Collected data

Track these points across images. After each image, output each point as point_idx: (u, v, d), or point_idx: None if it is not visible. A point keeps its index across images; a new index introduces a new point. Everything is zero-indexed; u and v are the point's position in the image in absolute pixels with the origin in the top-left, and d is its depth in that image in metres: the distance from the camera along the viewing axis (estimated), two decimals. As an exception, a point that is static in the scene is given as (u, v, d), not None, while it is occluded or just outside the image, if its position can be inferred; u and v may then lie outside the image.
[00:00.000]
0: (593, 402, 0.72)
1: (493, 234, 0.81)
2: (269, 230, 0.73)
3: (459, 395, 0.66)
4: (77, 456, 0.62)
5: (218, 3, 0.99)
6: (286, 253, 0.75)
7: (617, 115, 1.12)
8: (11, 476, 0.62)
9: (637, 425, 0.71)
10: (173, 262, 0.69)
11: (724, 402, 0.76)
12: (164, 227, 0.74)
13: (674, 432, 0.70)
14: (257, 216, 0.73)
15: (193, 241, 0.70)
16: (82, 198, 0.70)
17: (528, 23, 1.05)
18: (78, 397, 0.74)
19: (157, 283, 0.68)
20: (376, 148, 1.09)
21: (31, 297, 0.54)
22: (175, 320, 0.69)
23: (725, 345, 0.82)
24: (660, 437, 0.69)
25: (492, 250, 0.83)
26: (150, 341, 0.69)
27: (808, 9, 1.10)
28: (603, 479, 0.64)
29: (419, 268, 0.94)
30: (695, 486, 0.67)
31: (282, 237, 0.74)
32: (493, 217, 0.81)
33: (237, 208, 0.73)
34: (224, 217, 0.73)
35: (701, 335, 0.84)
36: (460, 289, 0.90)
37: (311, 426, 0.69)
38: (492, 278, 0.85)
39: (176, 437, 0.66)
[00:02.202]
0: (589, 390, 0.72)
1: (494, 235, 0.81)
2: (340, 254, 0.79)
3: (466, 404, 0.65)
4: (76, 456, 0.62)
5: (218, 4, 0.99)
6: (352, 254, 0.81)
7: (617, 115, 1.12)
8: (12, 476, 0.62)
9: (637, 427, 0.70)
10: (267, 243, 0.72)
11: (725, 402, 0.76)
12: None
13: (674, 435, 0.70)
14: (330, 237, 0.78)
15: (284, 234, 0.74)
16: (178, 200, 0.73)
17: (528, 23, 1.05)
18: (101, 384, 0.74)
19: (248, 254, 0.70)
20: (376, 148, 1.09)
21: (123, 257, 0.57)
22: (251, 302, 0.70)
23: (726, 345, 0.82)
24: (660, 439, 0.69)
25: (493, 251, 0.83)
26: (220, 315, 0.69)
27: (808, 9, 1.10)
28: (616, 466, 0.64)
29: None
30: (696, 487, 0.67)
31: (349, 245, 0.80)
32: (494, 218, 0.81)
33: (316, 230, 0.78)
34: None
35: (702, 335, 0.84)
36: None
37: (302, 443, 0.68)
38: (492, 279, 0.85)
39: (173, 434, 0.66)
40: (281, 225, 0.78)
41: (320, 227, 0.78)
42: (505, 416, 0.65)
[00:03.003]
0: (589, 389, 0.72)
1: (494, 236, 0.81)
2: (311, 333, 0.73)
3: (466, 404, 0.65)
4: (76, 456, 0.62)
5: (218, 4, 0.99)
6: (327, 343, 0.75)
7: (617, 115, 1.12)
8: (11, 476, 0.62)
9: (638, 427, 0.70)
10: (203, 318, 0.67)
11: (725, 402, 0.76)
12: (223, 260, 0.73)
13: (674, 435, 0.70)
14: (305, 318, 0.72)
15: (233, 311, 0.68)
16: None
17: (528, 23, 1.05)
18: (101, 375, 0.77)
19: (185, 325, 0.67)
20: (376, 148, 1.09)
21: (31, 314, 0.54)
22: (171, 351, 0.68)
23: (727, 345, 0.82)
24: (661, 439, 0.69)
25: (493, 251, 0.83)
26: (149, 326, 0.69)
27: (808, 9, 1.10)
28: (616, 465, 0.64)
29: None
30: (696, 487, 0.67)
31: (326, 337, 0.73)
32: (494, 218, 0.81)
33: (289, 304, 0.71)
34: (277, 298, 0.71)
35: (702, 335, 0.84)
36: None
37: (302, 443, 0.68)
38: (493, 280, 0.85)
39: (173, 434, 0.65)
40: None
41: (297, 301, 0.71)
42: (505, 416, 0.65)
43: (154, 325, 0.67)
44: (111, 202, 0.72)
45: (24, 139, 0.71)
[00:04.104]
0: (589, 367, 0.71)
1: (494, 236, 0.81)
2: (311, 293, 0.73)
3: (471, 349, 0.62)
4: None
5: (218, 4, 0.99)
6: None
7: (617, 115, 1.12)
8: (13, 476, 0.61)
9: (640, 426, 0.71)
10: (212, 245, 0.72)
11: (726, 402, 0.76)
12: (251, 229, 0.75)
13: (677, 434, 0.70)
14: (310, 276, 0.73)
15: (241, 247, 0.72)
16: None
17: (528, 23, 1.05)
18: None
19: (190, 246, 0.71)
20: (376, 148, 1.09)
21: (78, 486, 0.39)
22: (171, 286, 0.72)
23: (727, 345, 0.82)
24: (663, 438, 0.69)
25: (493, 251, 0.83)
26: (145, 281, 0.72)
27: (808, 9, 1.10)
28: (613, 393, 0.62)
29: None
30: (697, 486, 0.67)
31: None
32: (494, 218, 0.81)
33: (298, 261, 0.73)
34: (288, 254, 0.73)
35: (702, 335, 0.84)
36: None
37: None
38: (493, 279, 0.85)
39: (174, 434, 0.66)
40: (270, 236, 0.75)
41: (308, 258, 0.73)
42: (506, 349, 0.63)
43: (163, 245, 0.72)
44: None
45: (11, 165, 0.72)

* **Task brief**
Output the entries above in their entirety, exactly as written.

* **Exercise result**
Track these points across images. After each image, output each point as point_idx: (u, v, d), or point_idx: None if it is not visible. A point keeps its index across images; a new index introduces a new point. Everything is zero-indexed; u and v are the point's position in the image in absolute pixels with the origin in the top-left, and d is its depth in that image in metres: the distance from the camera along the viewing axis (estimated), two decimals. As an exception, a point that is static in the scene is given as (u, v, d), not None, while it is occluded or just outside the image, if its position can be inferred; u and v may then lie outside the image.
[00:00.000]
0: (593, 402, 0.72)
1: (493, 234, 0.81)
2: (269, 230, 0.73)
3: (459, 395, 0.66)
4: (77, 456, 0.62)
5: (218, 3, 0.99)
6: (286, 253, 0.75)
7: (617, 115, 1.12)
8: (11, 476, 0.62)
9: (637, 425, 0.71)
10: (173, 262, 0.69)
11: (724, 402, 0.76)
12: (164, 227, 0.74)
13: (674, 432, 0.70)
14: (257, 216, 0.73)
15: (193, 241, 0.70)
16: (82, 198, 0.70)
17: (528, 23, 1.05)
18: (78, 397, 0.74)
19: (157, 283, 0.68)
20: (376, 148, 1.09)
21: (31, 297, 0.54)
22: (175, 320, 0.69)
23: (725, 345, 0.82)
24: (660, 437, 0.69)
25: (492, 250, 0.83)
26: (150, 341, 0.69)
27: (808, 9, 1.10)
28: (603, 479, 0.64)
29: (419, 268, 0.94)
30: (695, 486, 0.67)
31: (282, 237, 0.74)
32: (493, 217, 0.81)
33: (237, 208, 0.73)
34: (224, 217, 0.73)
35: (701, 335, 0.84)
36: (460, 289, 0.90)
37: (311, 426, 0.69)
38: (492, 278, 0.85)
39: (176, 437, 0.66)
[00:02.202]
0: (589, 390, 0.72)
1: (494, 235, 0.81)
2: (340, 254, 0.79)
3: (466, 404, 0.65)
4: (76, 456, 0.62)
5: (218, 4, 0.99)
6: (352, 254, 0.81)
7: (617, 115, 1.12)
8: (12, 476, 0.62)
9: (637, 427, 0.70)
10: (267, 243, 0.72)
11: (725, 402, 0.76)
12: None
13: (674, 435, 0.70)
14: (330, 237, 0.78)
15: (284, 234, 0.74)
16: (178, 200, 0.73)
17: (528, 23, 1.05)
18: (101, 384, 0.74)
19: (248, 254, 0.70)
20: (376, 148, 1.09)
21: (123, 257, 0.57)
22: (251, 302, 0.70)
23: (726, 345, 0.82)
24: (660, 439, 0.69)
25: (493, 251, 0.83)
26: (220, 315, 0.69)
27: (808, 9, 1.10)
28: (616, 466, 0.64)
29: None
30: (696, 487, 0.67)
31: (349, 245, 0.80)
32: (494, 218, 0.81)
33: (316, 230, 0.78)
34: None
35: (702, 335, 0.84)
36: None
37: (302, 443, 0.68)
38: (492, 279, 0.85)
39: (173, 434, 0.66)
40: (281, 225, 0.78)
41: (320, 227, 0.78)
42: (505, 416, 0.65)
[00:03.003]
0: (589, 389, 0.72)
1: (494, 236, 0.81)
2: (311, 333, 0.73)
3: (466, 404, 0.65)
4: (76, 456, 0.62)
5: (218, 4, 0.99)
6: (327, 343, 0.75)
7: (617, 115, 1.12)
8: (11, 476, 0.62)
9: (638, 427, 0.70)
10: (203, 318, 0.67)
11: (725, 402, 0.76)
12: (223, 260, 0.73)
13: (674, 435, 0.70)
14: (305, 318, 0.72)
15: (233, 311, 0.68)
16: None
17: (528, 23, 1.05)
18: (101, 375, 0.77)
19: (185, 325, 0.67)
20: (376, 148, 1.09)
21: (31, 314, 0.54)
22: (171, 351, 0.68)
23: (727, 345, 0.82)
24: (661, 439, 0.69)
25: (493, 251, 0.83)
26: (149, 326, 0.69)
27: (808, 9, 1.10)
28: (616, 465, 0.64)
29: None
30: (696, 487, 0.67)
31: (326, 337, 0.73)
32: (494, 218, 0.81)
33: (289, 304, 0.71)
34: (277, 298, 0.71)
35: (702, 335, 0.84)
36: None
37: (302, 443, 0.68)
38: (493, 280, 0.85)
39: (173, 434, 0.65)
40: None
41: (297, 301, 0.71)
42: (505, 416, 0.65)
43: (154, 325, 0.67)
44: (111, 202, 0.72)
45: (24, 139, 0.71)
[00:04.104]
0: (589, 367, 0.71)
1: (494, 236, 0.81)
2: (311, 293, 0.73)
3: (471, 349, 0.62)
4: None
5: (218, 4, 0.99)
6: None
7: (617, 115, 1.12)
8: (13, 476, 0.61)
9: (640, 426, 0.71)
10: (212, 245, 0.72)
11: (726, 402, 0.76)
12: (251, 229, 0.75)
13: (677, 434, 0.70)
14: (310, 276, 0.73)
15: (241, 247, 0.72)
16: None
17: (528, 23, 1.05)
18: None
19: (190, 246, 0.71)
20: (376, 148, 1.09)
21: (78, 486, 0.39)
22: (171, 286, 0.72)
23: (727, 345, 0.82)
24: (663, 438, 0.69)
25: (493, 251, 0.83)
26: (145, 281, 0.72)
27: (808, 9, 1.10)
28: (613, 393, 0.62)
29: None
30: (697, 486, 0.67)
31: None
32: (494, 218, 0.81)
33: (298, 261, 0.73)
34: (288, 254, 0.73)
35: (702, 335, 0.84)
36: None
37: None
38: (493, 279, 0.85)
39: (174, 434, 0.66)
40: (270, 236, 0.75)
41: (308, 258, 0.73)
42: (506, 349, 0.63)
43: (163, 245, 0.72)
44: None
45: (11, 165, 0.72)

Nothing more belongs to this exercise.